32 De mannen van Ninevé zullen opstaan in het oordeel met dit geslacht, en zullen het veroordelen; want zij hebben zich bekeerd op de prediking van Jona; en ziet, meer dan Jona is hier!
Gelijkenis van de kaars
33 En niemand, die een kaars ontsteekt, zet die in het verborgene, noch onder een korenmaat, maar op een kandelaar, opdat zij, die inkomen, het licht zien mogen.
34 De kaars van het lichaam is het oog: wanneer dan uw oog eenvoudig is, zo is ook uw gehele lichaam verlicht; maar zo het boos is, zo is ook uw gehele lichaam duister.
35 Zie dan toe, dat niet het licht, dat in u is, duisternis is.
36 Indien dan uw lichaam geheel verlicht is, niet hebbende enig deel, dat duister is, zo zal het geheel verlicht zijn, gelijk wanneer de kaars met het schijnsel u verlicht.
Strafrede tegen de Schriftgeleerden en Farizeeën
37 Toen Hij nu dit sprak, bad Hem een zeker Farizeeër, dat Hij bij hem het middagmaal wilde eten; en ingegaan zijnde, zat Hij aan.
38 En de Farizeeër, dat ziende, verwonderde zich, dat Hij niet eerst, voor het middagmaal, Zich gewassen had.
39 En de Heere zeide tot hem: Nu gij Farizeeën, gij reinigt het buitenste van de drinkbeker en van de schotel; maar het binnenste van u is vol van roof en boosheid.
40 Gij onverstandigen! Die het buitenste heeft gemaakt, heeft Hij ook niet het binnenste gemaakt?
41 Doch geeft tot aalmoes, wat daarin is; en ziet, alles is u rein.
42 Maar wee u, Farizeeën, want gij vertient munt, en ruit, en alle moeskruid, en gij gaat voorbij het oordeel en de liefde Gods. Dit moest men doen, en het andere niet nalaten.
43 Wee u, Farizeeën, want gij bemint het voorgestoelte in de synagogen, en de begroetingen op de markten.
44 Wee u, gij Schriftgeleerden en Farizeeën, gij geveinsden, want gij zijt gelijk de graven, die niet openbaar zijn, en de mensen, die daarover wandelen, weten het niet.
45 En een van de wetgeleerden, antwoordende, zeide tot Hem: Meester! als Gij deze dingen zegt, zo doet Gij ook ons smaadheid aan.
46 Doch Hij zeide: Wee ook u, wetgeleerden! want gij belast de mensen met lasten, zwaar om te dragen, en zelf raakt gij die lasten niet aan met een van uw vingers.
47 Wee u, want gij bouwt de graven der profeten, en uw vaders hebben ze gedood.
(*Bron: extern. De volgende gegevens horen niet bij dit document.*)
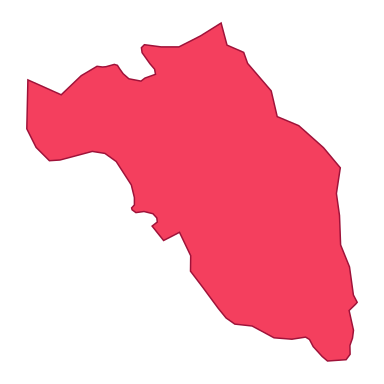 SVG path tracing the border of Kocenu
{"feature_id": "LVA-5788", "entity_name": "Kocenu", "entity_type": "Municipality", "adm_level": 1, "iso_a3": "LVA", "parent_name": "Latvia", "parent_adm1": "", "projection": "orthographic", "projection_center": [25.157, 57.529], "detail": "fine", "context": "isolated", "style": "filled", "palette": "rose", "viewbox_px": 384, "rotation_deg": 0, "n_neighbors": 0, "source": "natural_earth", "source_scale": "10m", "svg_char_len": 1043}
<svg xmlns="http://www.w3.org/2000/svg" viewBox="0 0 384 384"><path d="M49.4,160.7L36.1,147.4L26.8,128.8L27.9,79.9L61.2,94.8L81.2,75.7L97.0,66.3L102.5,67.0L106.0,66.7L114.3,64.4L117.4,65.3L119.7,68.9L123.1,73.7L128.9,78.8L141.0,81.1L144.9,78.1L155.5,74.3L154.6,69.2L150.0,63.8L142.1,52.7L141.4,47.7L144.4,44.7L161.2,46.9L178.9,46.9L200.5,35.9L221.1,23.0L227.0,45.1L243.7,52.4L247.6,63.4L271.2,90.9L277.2,116.6L298.8,125.7L323.5,147.7L340.3,167.8L336.4,193.5L339.5,215.5L340.6,244.9L349.5,266.9L353.4,295.0L357.2,302.3L355.8,304.0L349.1,310.5L353.5,330.3L352.5,338.1L349.9,345.5L350.1,354.3L346.1,359.7L327.5,361.0L322.2,356.5L313.2,346.6L309.5,339.5L305.6,337.1L291.9,339.2L274.0,337.8L252.1,326.0L234.8,324.1L226.1,318.0L218.3,308.4L202.6,287.1L190.5,271.2L190.7,255.7L179.5,232.3L163.6,240.5L152.1,226.1L157.3,222.0L156.8,217.9L152.9,213.7L144.0,211.5L135.9,212.6L132.1,209.8L131.6,207.9L134.4,204.9L134.4,197.6L131.3,184.9L116.2,161.5L104.9,153.4L92.3,151.4L60.0,160.0L49.4,160.7Z" fill="#f43f5e" stroke="#9f1239" stroke-width="1.5"/></svg>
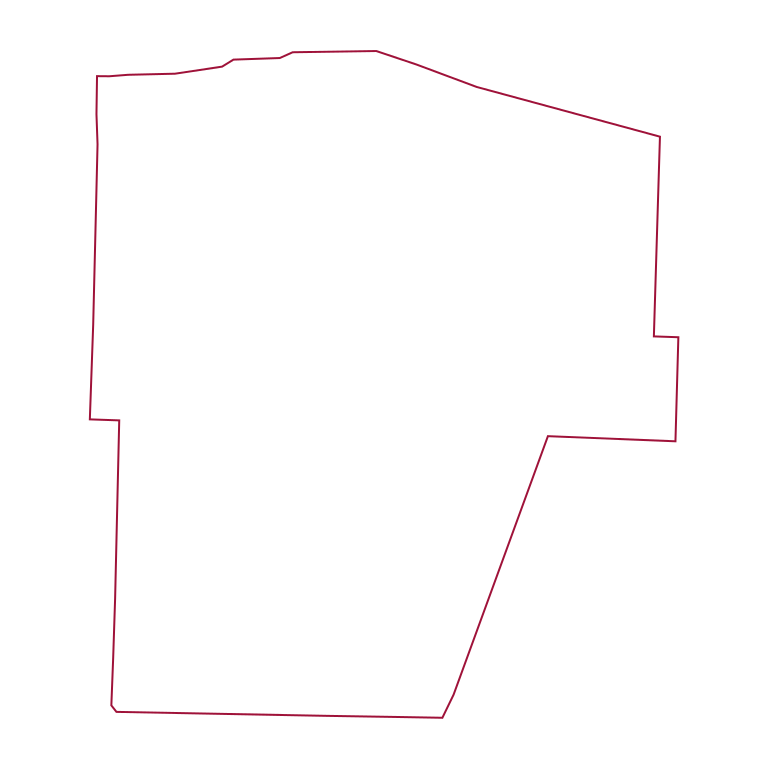 Paulding, Georgia, United States of America (Albers equal-area conic projection), rotated 181°
{"feature_id": "52423323B85895559064140", "entity_name": "Paulding", "entity_type": "district", "adm_level": 2, "iso_a3": "USA", "parent_name": "United States of America", "parent_adm1": "Georgia", "projection": "albers", "projection_center": [-84.846, 33.929], "detail": "fine", "context": "isolated", "style": "outline", "palette": "rose", "viewbox_px": 768, "rotation_deg": 181, "n_neighbors": 0, "source": "geoboundaries", "source_scale": "gbopen_adm2", "svg_char_len": 542}
<svg xmlns="http://www.w3.org/2000/svg" viewBox="0 0 768 768"><g transform="rotate(181 384 384)"><path d="M112.4,636.1L296.5,682.6L357.1,704.0L397.6,716.8L481.1,714.1L493.9,708.1L540.2,705.7L551.4,698.5L598.4,690.6L645.2,688.7L664.0,686.9L676.3,686.8L676.2,648.8L674.6,618.7L674.7,602.5L675.8,438.1L677.5,343.5L648.1,343.0L649.1,164.8L650.0,105.5L651.0,57.9L645.8,51.5L433.8,51.2L366.2,51.3L319.8,51.3L309.0,74.6L219.2,334.7L91.6,331.8L90.5,435.9L115.0,436.3L112.9,599.2L112.4,636.1Z" fill="none" stroke="#9f1239" stroke-width="2"/></g></svg>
48 Zo getuigt gij dan, dat gij mede behagen hebt aan de werken van uw vaderen; want zij hebben ze gedood, en gij bouwt hun graven.
49 Waarom ook de wijsheid Gods zegt: Ik zal profeten en apostelen tot hen zenden, en van die zullen zij sommigen doden, en sommigen zullen zij uitjagen;
50 Opdat van dit geslacht afgeëist wordt het bloed van al de profeten, dat vergoten is van de grondlegging der wereld af;
51 Van het bloed van Abel, tot het bloed van Zacharia, die gedood is tussen het altaar en het huis Gods ; ja, zeg Ik u, het zal afgeëist worden van dit geslacht!
52 Wee u, gij wetgeleerden, want gij hebt de sleutel der kennis weggenomen; gijzelf zijt niet ingegaan, en die ingingen, hebt gij verhinderd.
53 En toen Hij deze dingen tot hen zeide, begonnen de Schriftgeleerden en Farizeeën hard aan te houden, en Hem van vele dingen te doen spreken;
54 Hem lagen leggende, en zoekende iets uit Zijn mond te bejagen, opdat zij Hem beschuldigen mochten.